The good news is that everything you learned about the simple linear regression model extends — with at most minor modification — to the multiple linear regression model. Think about it — you don't have to forget all of that good stuff you learned! In particular:

  • The models have similar "LINE" assumptions. The only real difference is that whereas in simple linear regression we think of the distribution of errors at a fixed value of the single predictor, with multiple linear regression we have to think of the distribution of errors at a fixed set of values for all the predictors. All of the model checking procedures we learned earlier are useful in the multiple linear regression framework, although the process becomes more involved since we now have multiple predictors. We'll explore this issue further in Lesson 6.
  • The use and interpretation of r2 (which we'll denote R2 in the context of multiple linear regression) remains the same. However, with multiple linear regression we can also make use of an "adjusted" R2 value, which is useful for model building purposes. We'll explore this measure further in Lesson 11.
  • With a minor generalization of the degrees of freedom, we use t-tests and t-intervals for the regression slope coefficients to assess whether a predictor is significantly linearly related to the response, after controlling for the effects of all the opther predictors in the model.
  • With a minor generalization of the degrees of freedom, we use confidence intervals for estimating the mean response and prediction intervals for predicting an individual response. We'll explore these further in Lesson 6.

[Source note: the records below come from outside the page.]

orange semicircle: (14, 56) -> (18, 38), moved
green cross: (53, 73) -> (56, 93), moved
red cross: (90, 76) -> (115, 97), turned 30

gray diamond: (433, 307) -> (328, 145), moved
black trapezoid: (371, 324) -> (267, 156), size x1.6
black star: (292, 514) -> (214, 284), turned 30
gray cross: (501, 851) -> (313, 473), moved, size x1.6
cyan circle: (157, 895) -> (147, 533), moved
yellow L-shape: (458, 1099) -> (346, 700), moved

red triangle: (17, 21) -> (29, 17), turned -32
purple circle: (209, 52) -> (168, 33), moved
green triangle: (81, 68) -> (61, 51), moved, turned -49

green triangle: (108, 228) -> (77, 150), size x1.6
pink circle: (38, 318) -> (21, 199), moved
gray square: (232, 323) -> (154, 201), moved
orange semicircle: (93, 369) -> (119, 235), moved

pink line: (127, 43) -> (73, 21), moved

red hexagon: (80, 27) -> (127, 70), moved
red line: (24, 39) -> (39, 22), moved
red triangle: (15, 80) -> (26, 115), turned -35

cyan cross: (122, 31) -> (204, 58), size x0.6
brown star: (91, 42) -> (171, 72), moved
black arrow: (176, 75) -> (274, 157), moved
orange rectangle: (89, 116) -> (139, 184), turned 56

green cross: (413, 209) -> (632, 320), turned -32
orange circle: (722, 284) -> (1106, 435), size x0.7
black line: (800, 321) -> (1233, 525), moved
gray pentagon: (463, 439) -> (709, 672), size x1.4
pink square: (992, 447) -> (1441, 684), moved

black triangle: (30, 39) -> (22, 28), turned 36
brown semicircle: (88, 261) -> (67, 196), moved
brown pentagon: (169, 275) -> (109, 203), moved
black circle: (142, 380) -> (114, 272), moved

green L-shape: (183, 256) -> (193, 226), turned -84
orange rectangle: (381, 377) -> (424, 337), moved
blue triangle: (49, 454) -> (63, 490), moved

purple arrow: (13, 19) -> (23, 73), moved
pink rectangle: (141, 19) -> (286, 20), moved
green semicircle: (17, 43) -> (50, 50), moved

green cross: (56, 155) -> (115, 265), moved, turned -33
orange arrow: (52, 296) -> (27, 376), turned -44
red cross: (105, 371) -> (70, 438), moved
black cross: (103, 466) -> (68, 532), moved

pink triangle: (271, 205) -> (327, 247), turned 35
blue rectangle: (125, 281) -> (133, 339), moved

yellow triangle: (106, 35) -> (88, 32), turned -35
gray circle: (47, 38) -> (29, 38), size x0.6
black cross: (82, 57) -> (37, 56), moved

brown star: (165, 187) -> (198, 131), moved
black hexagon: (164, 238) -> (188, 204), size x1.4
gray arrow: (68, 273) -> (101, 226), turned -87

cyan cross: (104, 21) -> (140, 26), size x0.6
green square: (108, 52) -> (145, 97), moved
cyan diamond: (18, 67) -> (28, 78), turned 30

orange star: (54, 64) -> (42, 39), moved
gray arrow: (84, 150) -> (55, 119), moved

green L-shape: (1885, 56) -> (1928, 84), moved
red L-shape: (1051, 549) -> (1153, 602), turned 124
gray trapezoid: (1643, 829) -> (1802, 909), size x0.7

For the simple linear regression model, there is only one slope parameter about which one can perform hypothesis tests. For the multiple linear regression model, there are three different hypothesis tests for slopes that one could conduct. They are:

  • a hypothesis test for testing that one slope parameter is 0
  • a hypothesis test for testing that all of the slope parameters are 0
  • a hypothesis test for testing that a subset — more than one, but not all — of the slope parameters are 0

In this lesson, we also learn how to perform each of the above three hypothesis tests.

Key Learning Goals for this Lesson:
  • Be able to interpret the coefficients of a multiple regression model.
  • Understand what the scope of the model is in the multiple regression model.
  • Understand the calculation and interpretation of R2 in a multiple regression setting.
  • Understand the calculation and use of adjusted R2 in a multiple regression setting.
  • Translate research questions involving slope parameters into the appropriate hypotheses for testing.
  • Know how to calculate a confidence interval for a single slope parameter in the multiple regression setting.
  • Understand the general idea behind the general linear F-test.
  • Understand the decomposition of a regression sum of squares into a sum of sequential sums of squares.
  • Calculate a sequential sums of squares using either of the two definitions.
  • Know how to obtain a two (or more)-degree-of-freedom sequential sum of squares.
  • Perform a general hypothesis test using the general linear F-test and relevant statistical software output.
  • Know how to specify the null and alternative hypotheses and be able to draw a conclusion given appropriate software output for the overall F-test for H0: β1 = ... = βk = 0.
  • Know how to specify the null and alternative hypotheses and be able to draw a conclusion given appropriate software output for the general linear F-test for any subset of the slope parameters.
  • Know how to specify the null and alternative hypotheses and be able to draw a conclusion given appropriate software output for the t-test or general linear F-test for H0: βp = 0.
  • Understand that the t-test for a slope parameter tests the marginal significance of the predictor after adjusting for the other predictors in the model (as can be justified by the equivalence of the t-test and the corresponding general linear F-test for one slope).
  • Calculate and understand partial R2.